North America, United States, Alaska, Alaska Range, Toyal Tower, Canadian Bacon, and Thunder Mountain, Maxim

Publication Year: 2005.

Royal Tower, Canadian Bacon, and Thunder Mountain, Maxim. Shawn Huisman and I climbed two new routes during a two-week door-to-door trip to the Alaska Range. This was our first climbing trip to Alaska, and we consider ourselves lucky to have pulled off two first ascents in such a short time. Taking advantage of April’s colder temperatures (though longer nights, but still only about six hours of darkness), we found conditions on sun-exposed faces to be perfect, with good snow, ice, and mixed.

The first route was a narrow gully on the 2,500' east face of Royal Tower in Little Switzerland. It is the gully line immediately left of Spam and Legs (AAJ 2002, p. 243). Our Canadian Bacon (ED1 M5 WI4) involved 3,000' of actual climbing up thin, foamy ice and steep mixed. Much of the ice was too snowy to accept ice screws, making for unnerving climbing, as picks threatened to slice through the vertical “sn’ice.” We encountered four WI4 pitches separated by longer sections of alpine gully terrain. The mixed crux was a steep rock pitch that gained the southeast ridge. Once on the ridge, we cruised to the summit. We completed the route in a 17-hour round-trip with lots of simul-climbing. There are still a few interesting-looking ice and mixed objectives on Royal Tower, so get after it!

Two days later, we bumped over to the Tokositna Glacier and the base of the 3,500' south face of Thunder Mountain.

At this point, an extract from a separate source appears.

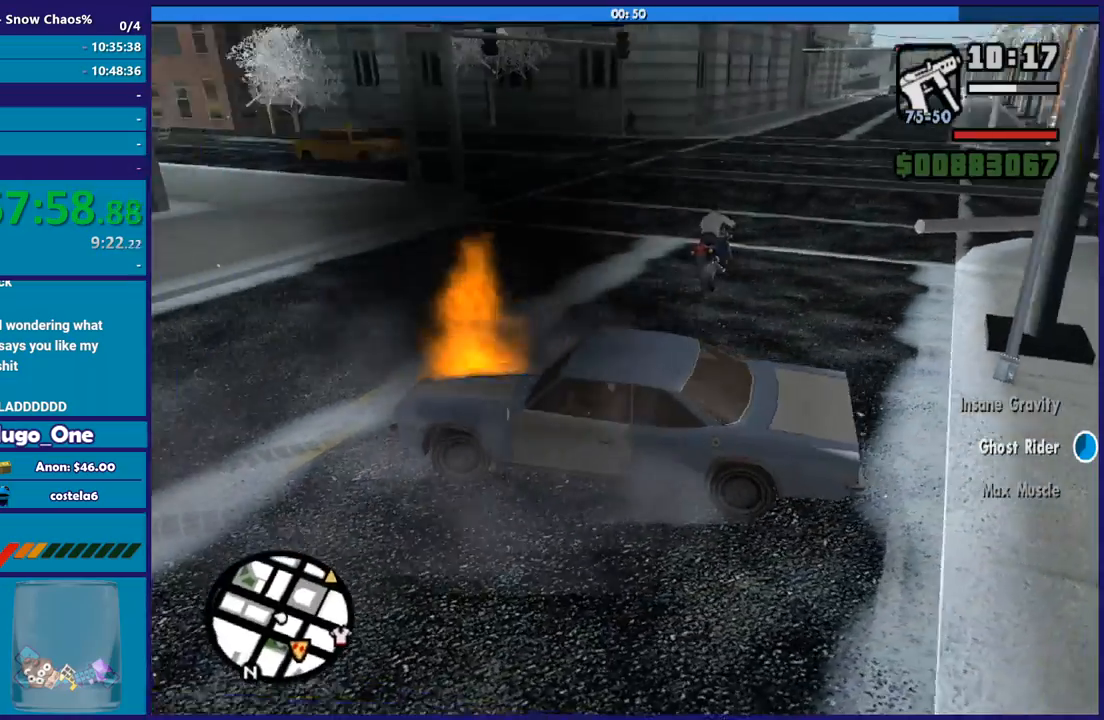
{"buttons": ["L2"], "left_stick": "right", "right_stick": "center", "button_events": [[234, "R2", "up"], [301, "L2", "down"]]}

In a 14-hour round-trip, we climbed a gully located on the left side of the south face [the major gully left of Ring of Fire—Ed]. Maxim (ED1 M4 WI5) begins as a steep snow couloir that gradually pinches to fun ice and mixed climbing. The first crux negotiated steep ice, slightly overhanging at one point, around the left side of a truck-size chockstone. The last couple of pitches involved a two-foot wide, spotty thin-ice runnel leading to a prominent notch on the gendarmed summit ridge. Unseen from the glacier, this tight, shoulder-width goullotte provided the best climbing of the trip. We stopped here, instead of continuing along the corniced ridge to the summit. Incidentally, this gully had been rappelled after the first ascent of Dream Sacrifice.